Шальк дернул завязки и вытряхнул содержимое кисета на траву.
В первое мгновение ему показалось, что это какой-то порошок — рубиновые кристаллики, целая горсть. Но это не был порошок в собственном смысле слова, потому что все кристаллики объединялись легким, полупрозрачным светом, который подрагивал между ними, как живой. Когда Шальк поднял красное вещество с травы, оно как раз поместилось у него в руке. Можно подумать, то место на человеческой ладони, где скрещиваются все линии, нарочно изгибается колыбелькой для того, чтобы удобнее держать эту штуку.
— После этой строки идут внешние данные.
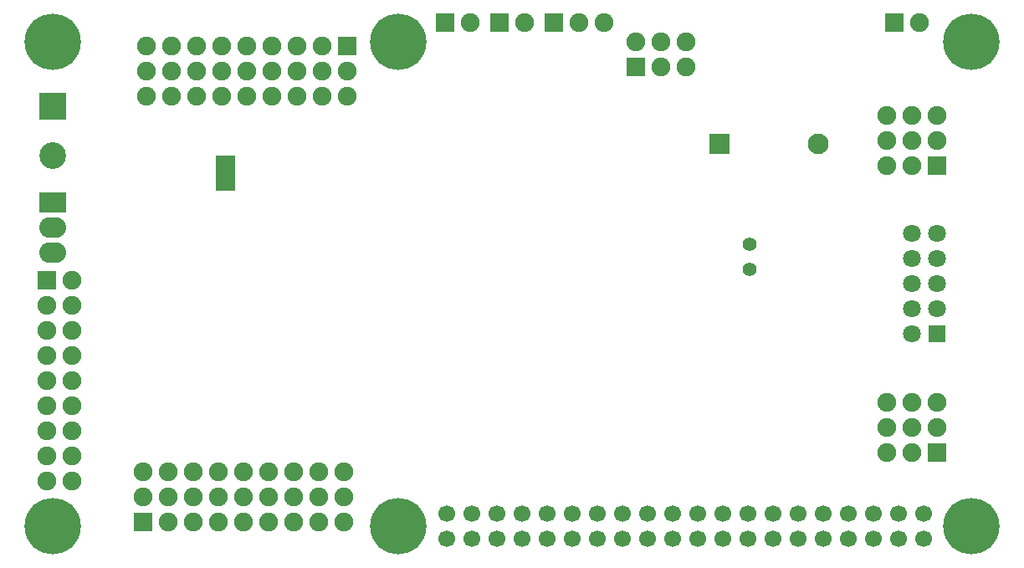
<source format=gbs>
G04 DipTrace 2.4.0.2*
%INBottomMask.gbr*%
%MOIN*%
%ADD23R,0.0748X0.0748*%
%ADD24C,0.0748*%
%ADD31C,0.0669*%
%ADD60C,0.0559*%
%ADD70C,0.2244*%
%ADD75C,0.2244*%
%ADD81O,0.1063X0.0827*%
%ADD83R,0.1063X0.0827*%
%ADD85C,0.0709*%
%ADD87R,0.0709X0.0709*%
%ADD89C,0.1063*%
%ADD91R,0.1063X0.1063*%
%ADD104C,0.0827*%
%ADD105R,0.0827X0.0827*%
%FSLAX44Y44*%
G04*
G70*
G90*
G75*
G01*
%LNBotMask*%
%LPD*%
D105*
X31873Y20544D3*
D104*
X35810D3*
D23*
X17055Y24441D3*
D24*
Y23441D3*
X16055Y24441D3*
Y23441D3*
X15055Y24441D3*
Y23441D3*
X14055Y24441D3*
Y23441D3*
X13055Y24441D3*
Y23441D3*
X12055Y24441D3*
Y23441D3*
X11055Y24441D3*
Y23441D3*
X10055Y24441D3*
Y23441D3*
X9055Y24441D3*
Y23441D3*
X17055Y22441D3*
X16055D3*
X15055D3*
X14055D3*
X13055D3*
X12055D3*
X11055D3*
X10055D3*
X9055D3*
D23*
X8929Y5480D3*
D24*
Y6480D3*
X9929Y5480D3*
Y6480D3*
X10929Y5480D3*
Y6480D3*
X11929Y5480D3*
Y6480D3*
X12929Y5480D3*
Y6480D3*
X13929Y5480D3*
Y6480D3*
X14929Y5480D3*
Y6480D3*
X15929Y5480D3*
Y6480D3*
X16929Y5480D3*
Y6480D3*
X8929Y7480D3*
X9929D3*
X10929D3*
X11929D3*
X12929D3*
X13929D3*
X14929D3*
X15929D3*
X16929D3*
D23*
X40551Y19685D3*
D24*
X39551D3*
X40551Y20685D3*
X39551D3*
X40551Y21685D3*
X39551D3*
X38551Y19685D3*
Y20685D3*
Y21685D3*
D23*
X40551Y8268D3*
D24*
X39551D3*
X40551Y9268D3*
X39551D3*
X40551Y10268D3*
X39551D3*
X38551Y8268D3*
Y9268D3*
Y10268D3*
D91*
X5315Y22047D3*
D89*
Y20079D3*
D87*
X40551Y12992D3*
D85*
X39551D3*
X40551Y13992D3*
X39551D3*
X40551Y14992D3*
X39551D3*
X40551Y15992D3*
X39551D3*
X40551Y16992D3*
X39551D3*
D23*
X5079Y15110D3*
D24*
X6079D3*
X5079Y14110D3*
X6079D3*
X5079Y13110D3*
X6079D3*
X5079Y12110D3*
X6079D3*
X5079Y11110D3*
X6079D3*
X5079Y10110D3*
X6079D3*
X5079Y9110D3*
X6079D3*
X5079Y8110D3*
X6079D3*
X5079Y7110D3*
X6079D3*
D23*
X23122Y25394D3*
D24*
X24122D3*
D23*
X28543Y23622D3*
D24*
Y24622D3*
X29543Y23622D3*
Y24622D3*
X30543Y23622D3*
Y24622D3*
D83*
X5329Y18235D3*
D81*
Y17235D3*
Y16235D3*
D23*
X20957Y25394D3*
D24*
X21957D3*
D23*
X38870D3*
D24*
X39870D3*
D23*
X25280D3*
D24*
X26280D3*
X27280D3*
D75*
X5315Y5315D3*
Y24606D3*
D31*
X40012Y5817D3*
X39012D3*
X38012D3*
X37012D3*
X36012D3*
X35012D3*
X34012D3*
X33012D3*
X32012D3*
X31012D3*
X30012D3*
X29012D3*
X28012D3*
X27012D3*
X26012D3*
X25012D3*
X24012D3*
X23012D3*
X22012D3*
X21012D3*
Y4817D3*
X22012D3*
X23012D3*
X24012D3*
X25012D3*
X26012D3*
X27012D3*
X28012D3*
X29012D3*
X30012D3*
X31012D3*
X32012D3*
X33012D3*
X34012D3*
X35012D3*
X36012D3*
X37012D3*
X38012D3*
X39012D3*
X40012D3*
D70*
X41930Y5317D3*
Y24608D3*
X19095Y5317D3*
Y24608D3*
D60*
X33079Y15548D3*
Y16548D3*
G36*
X11811Y20079D2*
X12598D1*
Y18701D1*
X11811D1*
Y20079D1*
G37*
M02*

</source>
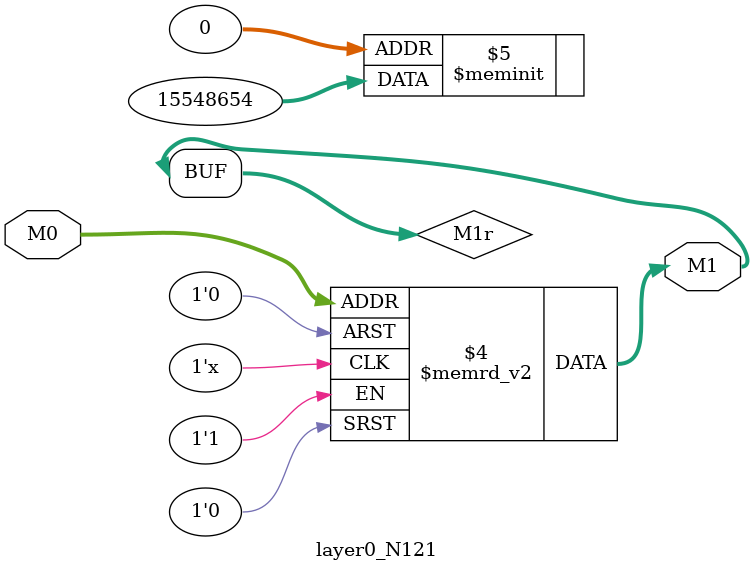
<source format=v>
module layer0_N121 ( input [3:0] M0, output [1:0] M1 );

	(*rom_style = "distributed" *) reg [1:0] M1r;
	assign M1 = M1r;
	always @ (M0) begin
		case (M0)
			4'b0000: M1r = 2'b10;
			4'b1000: M1r = 2'b01;
			4'b0100: M1r = 2'b00;
			4'b1100: M1r = 2'b00;
			4'b0010: M1r = 2'b10;
			4'b1010: M1r = 2'b10;
			4'b0110: M1r = 2'b00;
			4'b1110: M1r = 2'b00;
			4'b0001: M1r = 2'b11;
			4'b1001: M1r = 2'b11;
			4'b0101: M1r = 2'b00;
			4'b1101: M1r = 2'b00;
			4'b0011: M1r = 2'b11;
			4'b1011: M1r = 2'b11;
			4'b0111: M1r = 2'b01;
			4'b1111: M1r = 2'b00;

		endcase
	end
endmodule

</source>
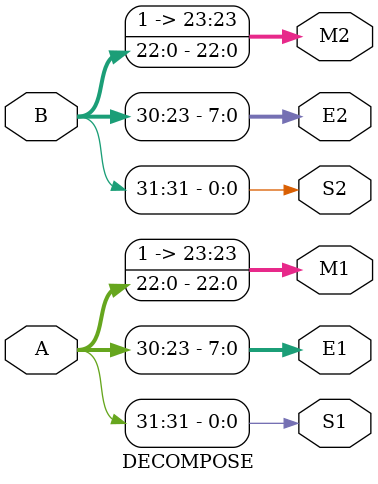
<source format=v>
module DECOMPOSE(
    input  wire [31:0] A,
    input  wire [31:0] B,
    output wire S1,
    output wire S2,
    output wire [7:0] E1,
    output wire [7:0] E2,
    output wire [23:0] M1,
    output wire [23:0] M2
);

assign S1 = A[31];
assign S2 = B[31];
assign E1 = A[30:23];
assign E2 = B[30:23];
assign M1 = {1'b1, A[22:0]};
assign M2 = {1'b1, B[22:0]};

endmodule
</source>
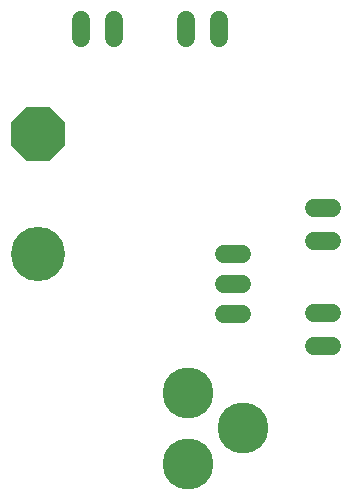
<source format=gbl>
G75*
G70*
%OFA0B0*%
%FSLAX24Y24*%
%IPPOS*%
%LPD*%
%AMOC8*
5,1,8,0,0,1.08239X$1,22.5*
%
%ADD10C,0.1700*%
%ADD11C,0.0600*%
%ADD12C,0.1810*%
%ADD13OC8,0.1810*%
D10*
X009130Y003531D03*
X009130Y005894D03*
X010980Y004713D03*
D11*
X013330Y007450D02*
X013930Y007450D01*
X013930Y008550D02*
X013330Y008550D01*
X013330Y010950D02*
X013930Y010950D01*
X013930Y012050D02*
X013330Y012050D01*
X010930Y010500D02*
X010330Y010500D01*
X010330Y009500D02*
X010930Y009500D01*
X010930Y008500D02*
X010330Y008500D01*
X010180Y017700D02*
X010180Y018300D01*
X009080Y018300D02*
X009080Y017700D01*
X006680Y017700D02*
X006680Y018300D01*
X005580Y018300D02*
X005580Y017700D01*
D12*
X004130Y010500D03*
D13*
X004130Y014500D03*
M02*

</source>
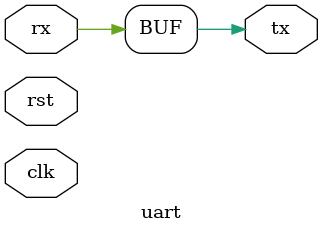
<source format=sv>
module uart #(parameter CLK_HZ=50000000, parameter BAUD=115200) (
    input  logic clk,
    input  logic rst,
    input  logic rx,
    output logic tx
);
    // Minimal stub: loopback
    assign tx = rx;
endmodule

</source>
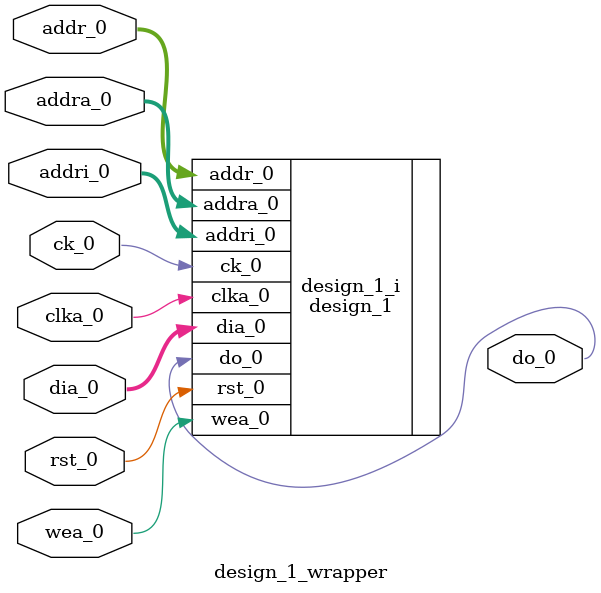
<source format=v>
`timescale 1 ps / 1 ps

module design_1_wrapper
   (addr_0,
    addra_0,
    addri_0,
    ck_0,
    clka_0,
    dia_0,
    do_0,
    rst_0,
    wea_0);
  input [7:0]addr_0;
  input [10:0]addra_0;
  input [11:0]addri_0;
  input ck_0;
  input clka_0;
  input [15:0]dia_0;
  output do_0;
  input rst_0;
  input wea_0;

  wire [7:0]addr_0;
  wire [10:0]addra_0;
  wire [11:0]addri_0;
  wire ck_0;
  wire clka_0;
  wire [15:0]dia_0;
  wire do_0;
  wire rst_0;
  wire wea_0;

  design_1 design_1_i
       (.addr_0(addr_0),
        .addra_0(addra_0),
        .addri_0(addri_0),
        .ck_0(ck_0),
        .clka_0(clka_0),
        .dia_0(dia_0),
        .do_0(do_0),
        .rst_0(rst_0),
        .wea_0(wea_0));
endmodule

</source>
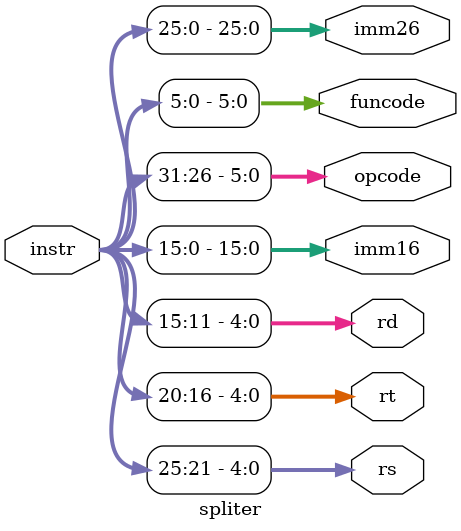
<source format=v>
`timescale 1ns / 1ps
module spliter(
    input [31:0] instr,
    output [4:0] rs,
    output [4:0] rt,
    output [4:0] rd,
    output [15:0] imm16,
    output [5:0] opcode,
    output [5:0] funcode,
    output [25:0] imm26
    );
	 assign rs=instr[25:21];
	 assign rt=instr[20:16];
	 assign rd=instr[15:11];
	 assign imm16=instr[15:0];
	 assign imm26=instr[25:0];
	 assign opcode=instr[31:26];
	 assign funcode=instr[5:0];

endmodule

</source>
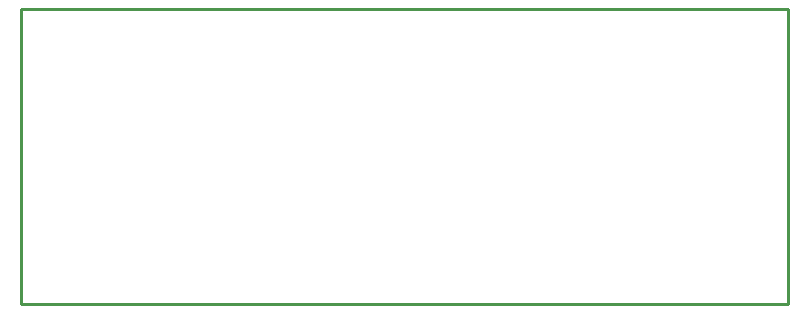
<source format=gbr>
G04 #@! TF.GenerationSoftware,KiCad,Pcbnew,5.1.0-rc2-unknown-036be7d~80~ubuntu16.04.1*
G04 #@! TF.CreationDate,2023-05-24T11:50:46+03:00*
G04 #@! TF.ProjectId,RPI-UEXT-MPQ_Rev_A,5250492d-5545-4585-942d-4d50515f5265,A*
G04 #@! TF.SameCoordinates,Original*
G04 #@! TF.FileFunction,Profile,NP*
%FSLAX46Y46*%
G04 Gerber Fmt 4.6, Leading zero omitted, Abs format (unit mm)*
G04 Created by KiCad (PCBNEW 5.1.0-rc2-unknown-036be7d~80~ubuntu16.04.1) date 2023-05-24 11:50:46*
%MOMM*%
%LPD*%
G04 APERTURE LIST*
%ADD10C,0.254000*%
G04 APERTURE END LIST*
D10*
X162500000Y-78500000D02*
X97500000Y-78500000D01*
X162500000Y-53500000D02*
X162500000Y-78500000D01*
X97500000Y-53500000D02*
X97500000Y-78500000D01*
X162500000Y-53500000D02*
X97500000Y-53500000D01*
M02*

</source>
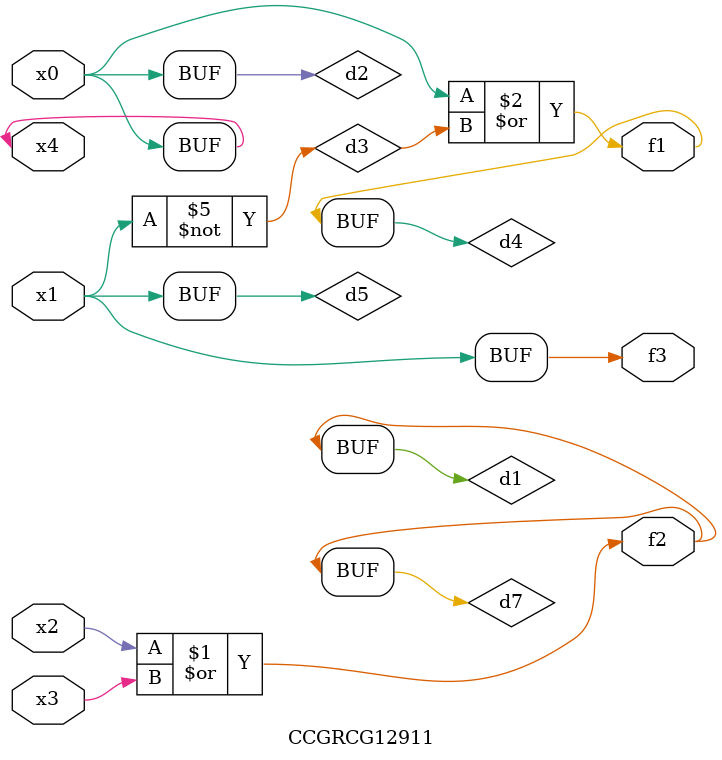
<source format=v>
module CCGRCG12911(
	input x0, x1, x2, x3, x4,
	output f1, f2, f3
);

	wire d1, d2, d3, d4, d5, d6, d7;

	or (d1, x2, x3);
	buf (d2, x0, x4);
	not (d3, x1);
	or (d4, d2, d3);
	not (d5, d3);
	nand (d6, d1, d3);
	or (d7, d1);
	assign f1 = d4;
	assign f2 = d7;
	assign f3 = d5;
endmodule

</source>
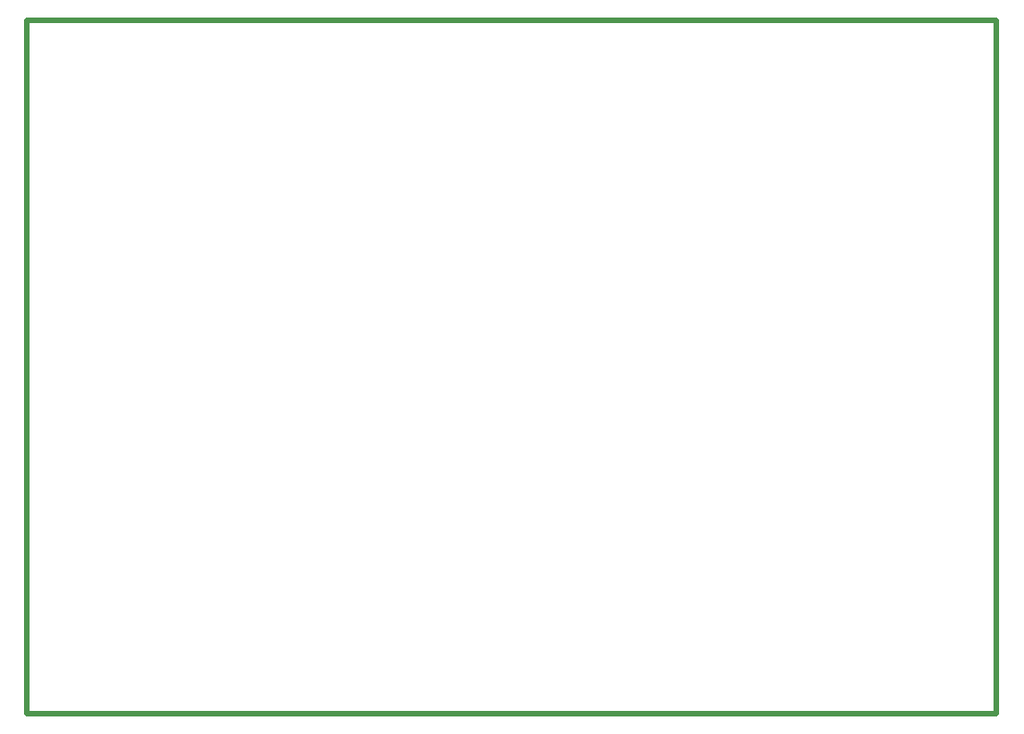
<source format=gko>
G04*
G04 #@! TF.GenerationSoftware,Altium Limited,Altium Designer,24.1.2 (44)*
G04*
G04 Layer_Color=16711935*
%FSLAX44Y44*%
%MOMM*%
G71*
G04*
G04 #@! TF.SameCoordinates,F364B903-5596-4D6A-ADCC-369FF5D97E13*
G04*
G04*
G04 #@! TF.FilePolarity,Positive*
G04*
G01*
G75*
%ADD10C,0.5080*%
D10*
X0Y-1270D02*
Y635000D01*
X889000D01*
Y-1270D02*
Y635000D01*
X0Y-1270D02*
X889000D01*
M02*

</source>
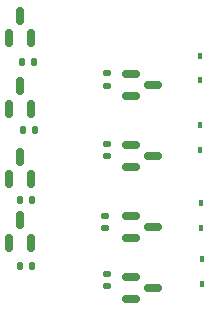
<source format=gtp>
G04 #@! TF.GenerationSoftware,KiCad,Pcbnew,6.0.11+dfsg-1*
G04 #@! TF.CreationDate,2026-01-16T17:50:55+01:00*
G04 #@! TF.ProjectId,bed-remote,6265642d-7265-46d6-9f74-652e6b696361,rev?*
G04 #@! TF.SameCoordinates,Original*
G04 #@! TF.FileFunction,Paste,Top*
G04 #@! TF.FilePolarity,Positive*
%FSLAX46Y46*%
G04 Gerber Fmt 4.6, Leading zero omitted, Abs format (unit mm)*
G04 Created by KiCad (PCBNEW 6.0.11+dfsg-1) date 2026-01-16 17:50:55*
%MOMM*%
%LPD*%
G01*
G04 APERTURE LIST*
G04 Aperture macros list*
%AMRoundRect*
0 Rectangle with rounded corners*
0 $1 Rounding radius*
0 $2 $3 $4 $5 $6 $7 $8 $9 X,Y pos of 4 corners*
0 Add a 4 corners polygon primitive as box body*
4,1,4,$2,$3,$4,$5,$6,$7,$8,$9,$2,$3,0*
0 Add four circle primitives for the rounded corners*
1,1,$1+$1,$2,$3*
1,1,$1+$1,$4,$5*
1,1,$1+$1,$6,$7*
1,1,$1+$1,$8,$9*
0 Add four rect primitives between the rounded corners*
20,1,$1+$1,$2,$3,$4,$5,0*
20,1,$1+$1,$4,$5,$6,$7,0*
20,1,$1+$1,$6,$7,$8,$9,0*
20,1,$1+$1,$8,$9,$2,$3,0*%
G04 Aperture macros list end*
%ADD10RoundRect,0.135000X-0.185000X0.135000X-0.185000X-0.135000X0.185000X-0.135000X0.185000X0.135000X0*%
%ADD11R,0.450000X0.600000*%
%ADD12RoundRect,0.135000X-0.135000X-0.185000X0.135000X-0.185000X0.135000X0.185000X-0.135000X0.185000X0*%
%ADD13RoundRect,0.150000X-0.587500X-0.150000X0.587500X-0.150000X0.587500X0.150000X-0.587500X0.150000X0*%
%ADD14RoundRect,0.150000X0.150000X-0.587500X0.150000X0.587500X-0.150000X0.587500X-0.150000X-0.587500X0*%
G04 APERTURE END LIST*
D10*
X76000000Y-49015000D03*
X76000000Y-50035000D03*
D11*
X83875000Y-32600000D03*
X83875000Y-30500000D03*
D10*
X75890000Y-44081359D03*
X75890000Y-45101359D03*
D11*
X84075000Y-49800000D03*
X84075000Y-47700000D03*
D12*
X68907398Y-36775109D03*
X69927398Y-36775109D03*
D13*
X78062500Y-49212500D03*
X78062500Y-51112500D03*
X79937500Y-50162500D03*
X78062500Y-38050000D03*
X78062500Y-39950000D03*
X79937500Y-39000000D03*
X78062500Y-44050000D03*
X78062500Y-45950000D03*
X79937500Y-45000000D03*
D12*
X68790116Y-31045109D03*
X69810116Y-31045109D03*
D14*
X67685116Y-34982609D03*
X69585116Y-34982609D03*
X68635116Y-33107609D03*
D12*
X68650116Y-42725109D03*
X69670116Y-42725109D03*
D14*
X67685116Y-46332609D03*
X69585116Y-46332609D03*
X68635116Y-44457609D03*
X67685116Y-28982609D03*
X69585116Y-28982609D03*
X68635116Y-27107609D03*
D12*
X68650116Y-48315109D03*
X69670116Y-48315109D03*
D13*
X78062500Y-32050000D03*
X78062500Y-33950000D03*
X79937500Y-33000000D03*
D14*
X67685116Y-40982609D03*
X69585116Y-40982609D03*
X68635116Y-39107609D03*
D10*
X76000000Y-37965000D03*
X76000000Y-38985000D03*
D11*
X83925000Y-38500000D03*
X83925000Y-36400000D03*
D10*
X76000000Y-32015000D03*
X76000000Y-33035000D03*
D11*
X84000000Y-45100000D03*
X84000000Y-43000000D03*
M02*

</source>
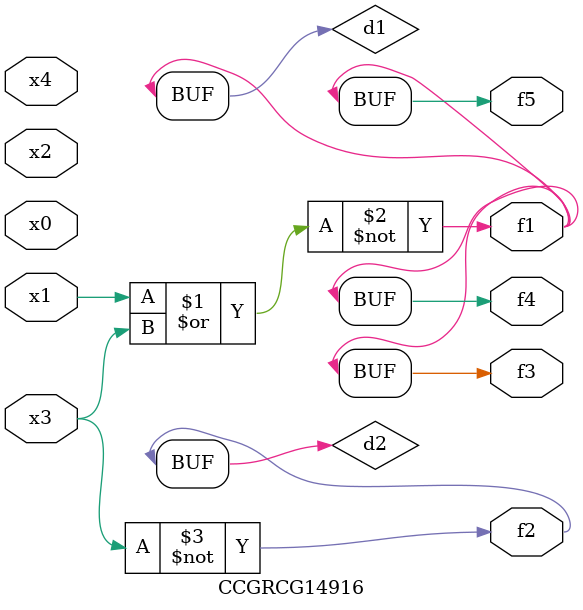
<source format=v>
module CCGRCG14916(
	input x0, x1, x2, x3, x4,
	output f1, f2, f3, f4, f5
);

	wire d1, d2;

	nor (d1, x1, x3);
	not (d2, x3);
	assign f1 = d1;
	assign f2 = d2;
	assign f3 = d1;
	assign f4 = d1;
	assign f5 = d1;
endmodule

</source>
И вдруг Шальк понял, что это такое.
Это было сердце.
Расставаясь с Валентином, Маргарита вручила ему свое сердце. Шальк поглядел на Валентина — с перекошенным ртом и осколком снаряда в спине, между лопаток; потом опять перевел взгляд на сердце у себя на ладони. Оставить бы себе — про запас, подумал он мимолетно, да ведь кто знает, как оно еще приживется, в неродственной-то груди. Лучше уж отдать Валентину. Он для того, небось, и носил его при себе в расшитом кисете, чтобы в крайней нужде воспользоваться. Только сначала нужно осколок вытащить.
Шальк положил сердце обратно на траву, перевернул Валентина лицом вниз и запустил ногти в осколок. Тянуть было неудобно — скользко, к тому же и засел глубоко. Пришлось постараться. Шальк все ногти себе посрывал, пальцы до судороги довел — пришлось потом дышать на них и растирать.
А Валентин лежал теперь расслабленный, лицо больше не кривил, даже умиротворился. Как будто все видел и обо всем догадывался.
Шальк подобрал с травы светящееся существо, понянчил его немного на ладони — покачал взад-вперед, — чтобы оно ощутило человеческую ласку, а потом отпустил Валентину на грудь, и оно, как будто с благодарностью, стекло с его пальцев и впиталось в порванную одежду и в плоть.